A tree 20 to 40 ft, occasionally more, high, sometimes a shrub in the wild; shoots very woolly when young, becoming glabrous by winter. Leaves 2 to 41⁄2 in. long, 1 to 3 in. wide, broadly oval or ovate, tapering or rounded at the base, rounded or pointed at the apex, margins lobed towards the base, the lobes becoming reduced to double or jagged teeth near the apex, ribs in six to nine pairs, upper surface glabrous, polished green when mature, lower surface covered with a close grey felt. Flowers dull white, 3⁄4 in. across, produced during May in large corymbs up to 5 in. across; calyx and flower-stalk very woolly. Fruits oval, 1⁄2 in. long, red, surmounted by reflexed calyx teeth.
S. intermedia has its principal distribution on the mainland of southern Sweden, with outposts on the islands, in Denmark, and on the southern shores of the Baltic. Long cultivated in Britain, it is sometimes bird-sown in wild habitats, and is said to have become naturalised in a few places. But genuinely wild plants previously identified as S. intermedia now rank as distinct species and may in fact be unrelated to S. intermedia; see S. arranensis, S. anglica, and S. minima.
Like S. hybrida, the Swedish whitebeam is a tetraploid apomict, coming true from seed and yet most probably of hybrid origin. The Swedish authority Hedlund suspected that it had S. torminalis in its make-up, and more recently Liljefors has suggested that it derives wholly from S. torminalis and some tetraploid member of the Aria complex, and that S. aucuparia consequently does not enter into its parentage either directly or indirectly. Other authorities, however, consider that the deep lobing of the leaves derives from S. aucuparia.

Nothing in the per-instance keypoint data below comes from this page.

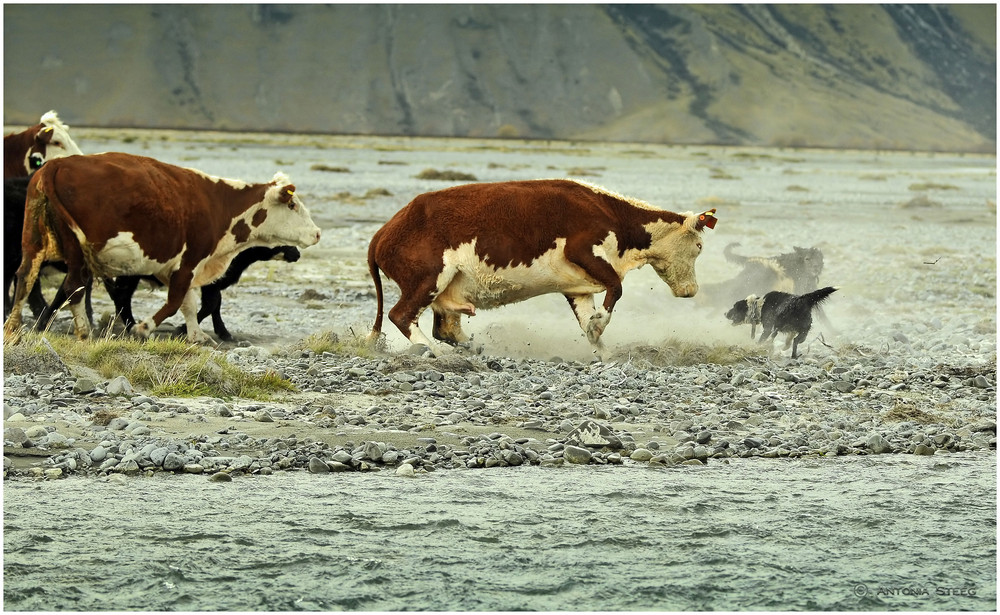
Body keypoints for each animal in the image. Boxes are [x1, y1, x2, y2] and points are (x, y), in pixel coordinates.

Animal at [3, 149, 322, 342]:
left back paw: (12, 329)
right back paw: (84, 333)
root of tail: (56, 165)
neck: (217, 204)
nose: (317, 233)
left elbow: (189, 305)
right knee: (74, 287)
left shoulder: (181, 268)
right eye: (292, 205)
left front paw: (196, 336)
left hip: (33, 244)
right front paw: (144, 328)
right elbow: (175, 303)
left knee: (25, 279)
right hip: (76, 252)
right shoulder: (190, 261)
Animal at [368, 178, 720, 352]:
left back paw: (471, 347)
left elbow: (589, 322)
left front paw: (601, 347)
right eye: (699, 247)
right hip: (427, 277)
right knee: (402, 316)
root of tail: (384, 231)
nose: (691, 291)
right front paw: (599, 325)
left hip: (447, 286)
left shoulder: (577, 286)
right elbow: (616, 288)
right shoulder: (583, 249)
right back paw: (432, 352)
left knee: (445, 327)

Although quite distinct in its fruits, the Swedish whitebeam bears a certain similarity to S. latifolia in its foliage, but the lobing is deeper, the lobes are rounded in outline at the apex, and are separated by a narrow sinus which is almost closed at the base. The leaves do not really suggest the influence of S. torminalis as those of S. latifolia do, but it is interesting that both in S. latifolia and S. intermedia the hairs on the undersides of the leaves become yellowish or brownish in herbarium specimens.
The Swedish whitebeam makes a broad-crowned, sturdy tree, branched to the base and usually with secondary branches drooping to the ground (though some trees lack these). It is of more value as a picturesque specimen, and for its flowers, than it is for its fruits, which are soon taken by the birds in most seasons. It is a good tree for industrial areas, as it withstands atmospheric pollution very well.
S. intermedia has attained 45 × 73⁄4 ft at Studley Royal, Yorks (1973), and there is another example almost as large at Swallowfield, Berks (1974). A tree in the Edinburgh Botanic Garden, pl. 1898, measures 33 × 51⁄2 ft (1967).
Besides withstanding atmospheric pollution very well, this tree is said to be resistant to fireblight.
specimens: Colesbourne, Glos., 42 × 7 ft (1984); Calderstones Park, Liverpool, 56 × 73⁄4 ft (1984); Studley Royal, Yorks., 50 × 83⁄4 ft (1984); Castle Howard, Yorks., Dairy Cottage, 56 × 8 ft (1985); Edinburgh Botanic Garden, pl. 1898, 42 × 63⁄4 ft (1985); National Botanic Garden, Glasnevin, Eire, pl. 1894, 40 × 61⁄4 ft (1974).